Well, if you can't tell, I am a little ahead of the game. I'm not even sure I am in the 2WW yet.
Tammy, I can't wait for you to test!! I am praying that this is your month!
Dayna - I understand how you feel.
Ladies, good luck and I can't wait to see more BFP's!!
Well, I definitely got a pos OPK yesterday. But my poor DH has a stomach bug, and he is not feeling well at all. But when I told him I am o'ing, he shrugged his shoulders. I thought he meant that it was too bad, we would try again tomorrow. But even though he felt like crap, he was willing to "take one for the team"!!
However, it wasn't very romantic... not that it was bad, but I think that is the first time I felt the pressure of TTC while BD'ing....
Anyway, if he still feels up to it, we will try again tonight. I am pretty nervous about this cycle, so we will see..

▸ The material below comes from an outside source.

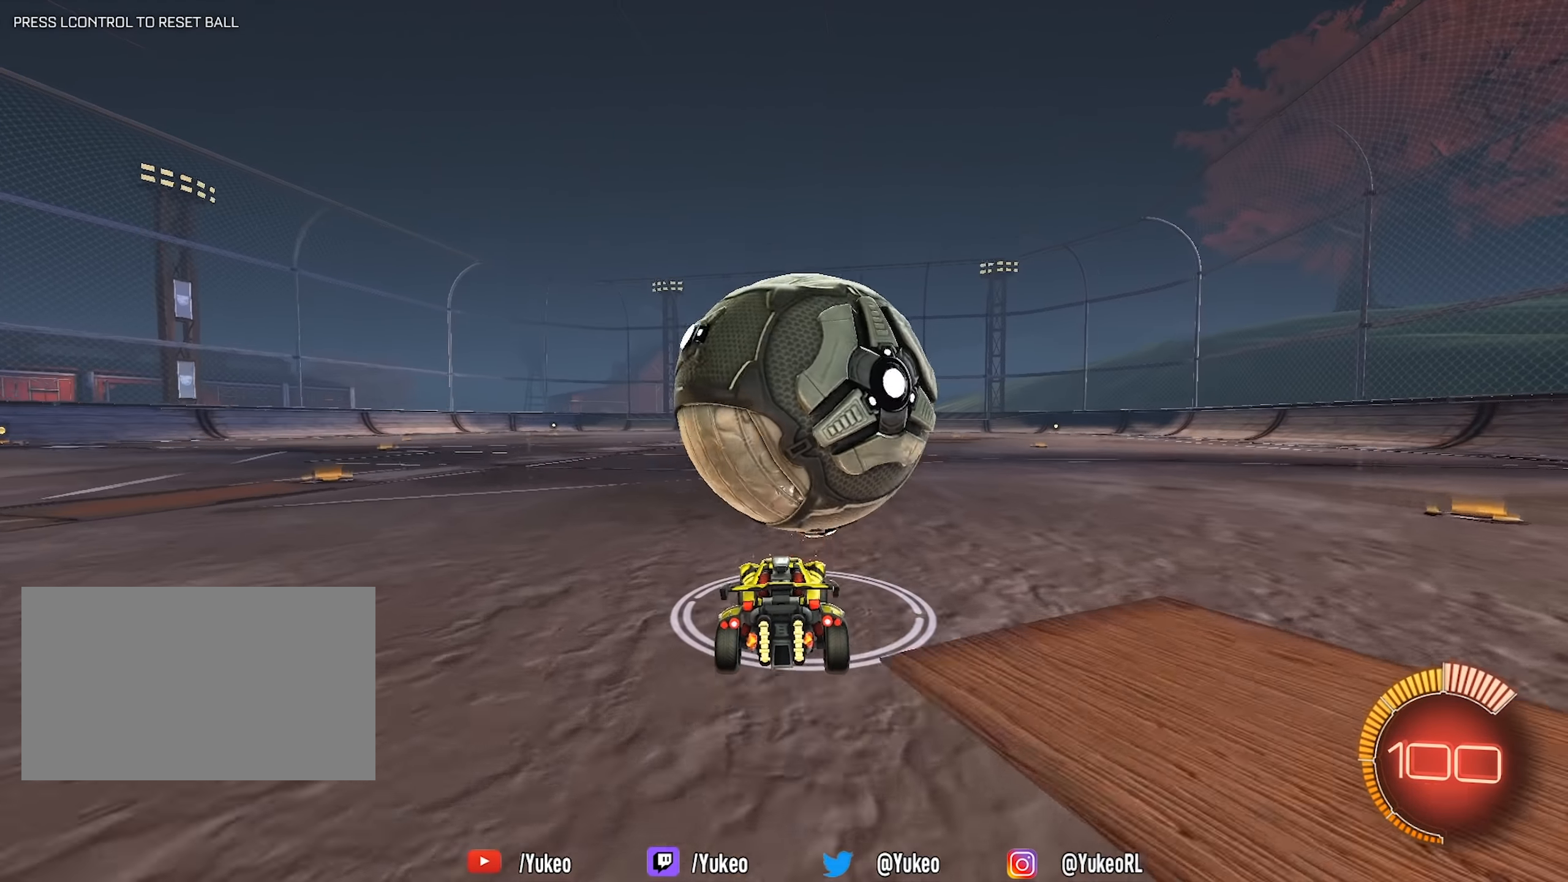
{"keys": ["s"], "mouse": ["right"], "events": [[266, "a", "down"], [266, "mouse_left", "down"], [266, "w", "down"], [316, "a", "up"], [316, "mouse_right", "down"], [316, "w", "up"], [450, "d", "down"], [450, "s", "down"], [500, "d", "up"], [500, "mouse_left", "up"]]}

Tammy, I am holding out hope for you! Keep your chin up, I'm thinking about you!
Guess who completely passed out last night and wasn't even interested in BD'ing??? ME! I was asleep on the couch at 7:30, and when DH woke me up for bed and asked about it, I said it could wait until tomorrow!
Well, if this cycle doesn't work, I will only have myself to blame.
Tammy, I'm still pulling for you! I hope you get your BFP soon!
Dayna, I have felt the same way about this site. As many times as I've told myself that I need to "move on", I am still here! Go where you are most comfortable.... don't worry about what the board is called.
Cazz, you are amazing. I'm glad you are feeling well, and that you have your eyes (and heart) facing forward!
Sometimes my emotions really surprise me. This morning, my boss and I were going from meeting to meeting, and she said there is a party we needed to go to. We usually have office parties for birthdays, so I figured there must be one today. So I walk into the room, and it is a BABY SHOWER!!! There is a girl in the building who is due in a few weeks, and they were throwing her a shower.
Well, I've been trying to ignore the fact that my EDD is Aug 28th, but sitting in this room, watching this girl.... it was too much. I had to get up and leave. I could barely hold in my tears until I got to the stairwell.. I felt like such a fool.. I know I shouldn't be so upset, but it really took me by surprise.
Anyway, I'm not really holding out much hope for this month. My body didn't seem to have a very clear O, and since I wasn't temping, it's really hard to tell.